__What you have to do__: Using the records below, copy every line that holds the string "none".

[Recorded data — start]

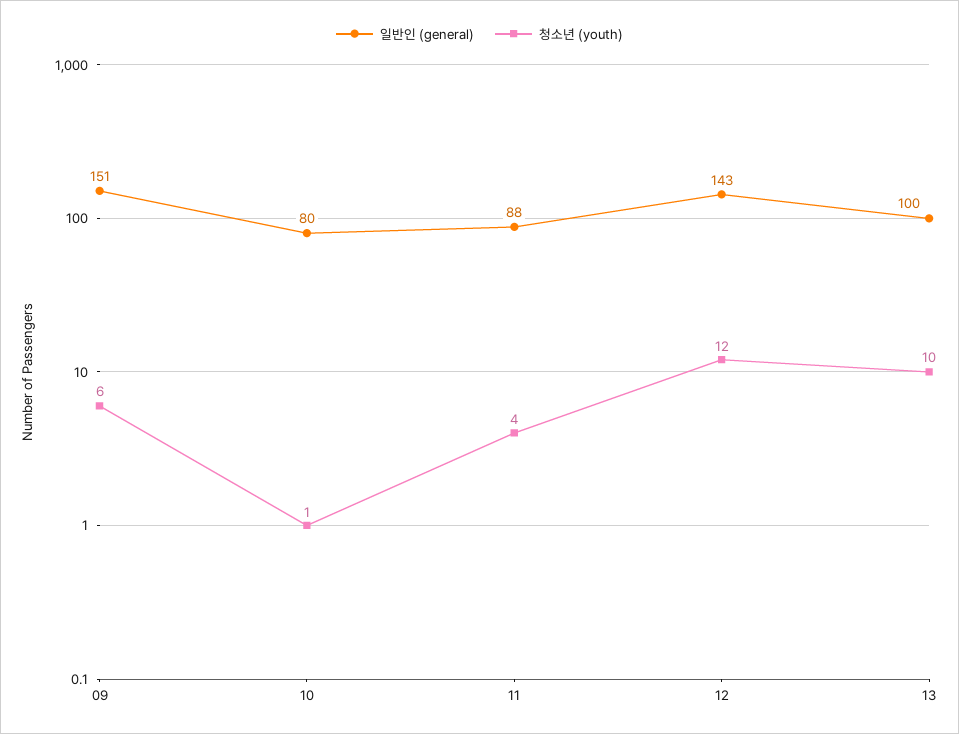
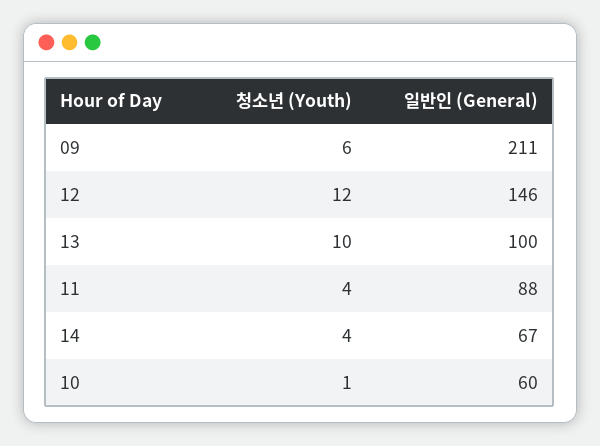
일반인 (general), 09: 151 -> 211
일반인 (general), 10: 80 -> 60
일반인 (general), 12: 143 -> 146
청소년 (youth), 14: none -> 4
일반인 (general), 14: none -> 67

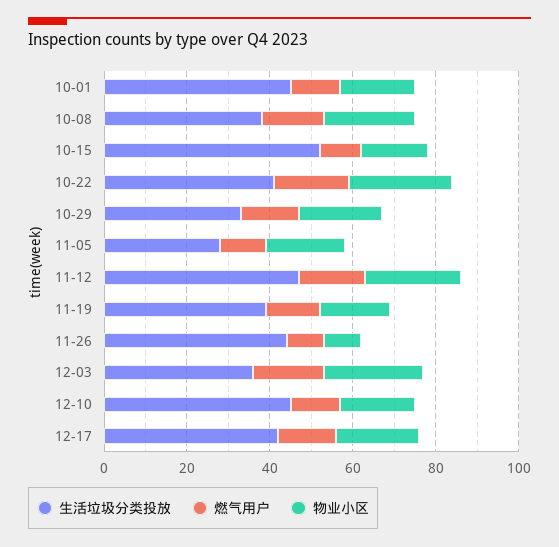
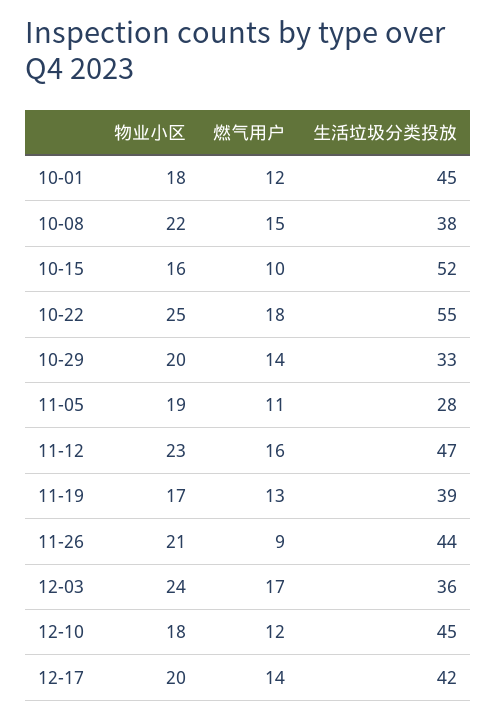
生活垃圾分类投放, 10-22: 40 -> 55
物业小区, 11-26: 10 -> 21

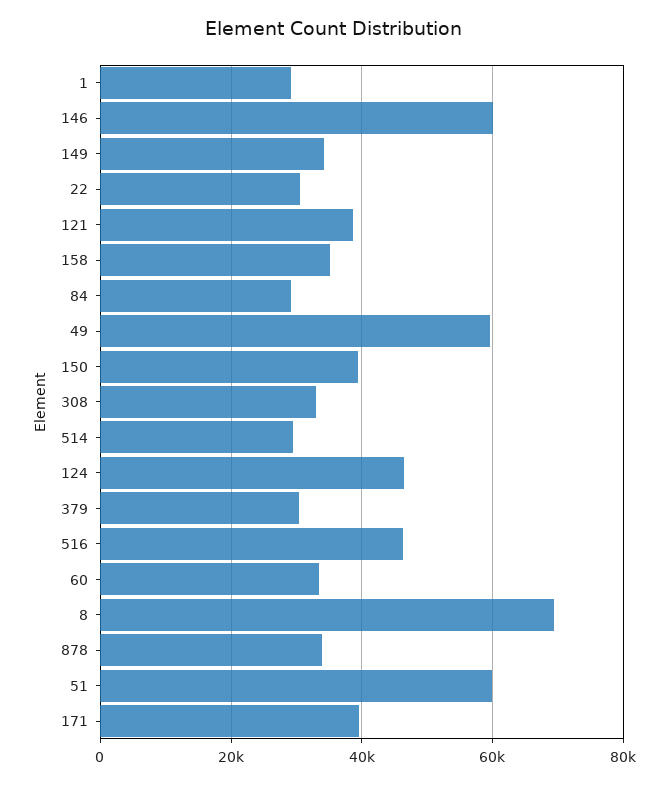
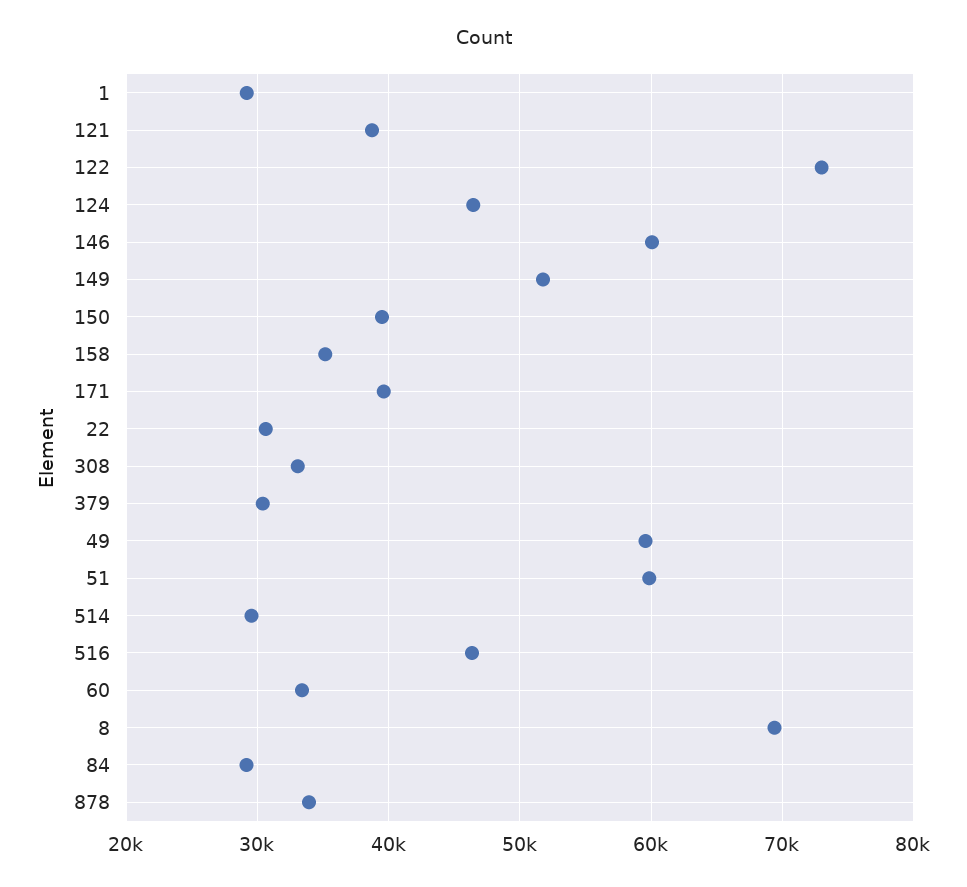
149: 34000 -> 52000
122: none -> 73000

[Recorded data — finish]

__Answer for the task__:
청소년 (youth), 14: none -> 4
일반인 (general), 14: none -> 67
122: none -> 73000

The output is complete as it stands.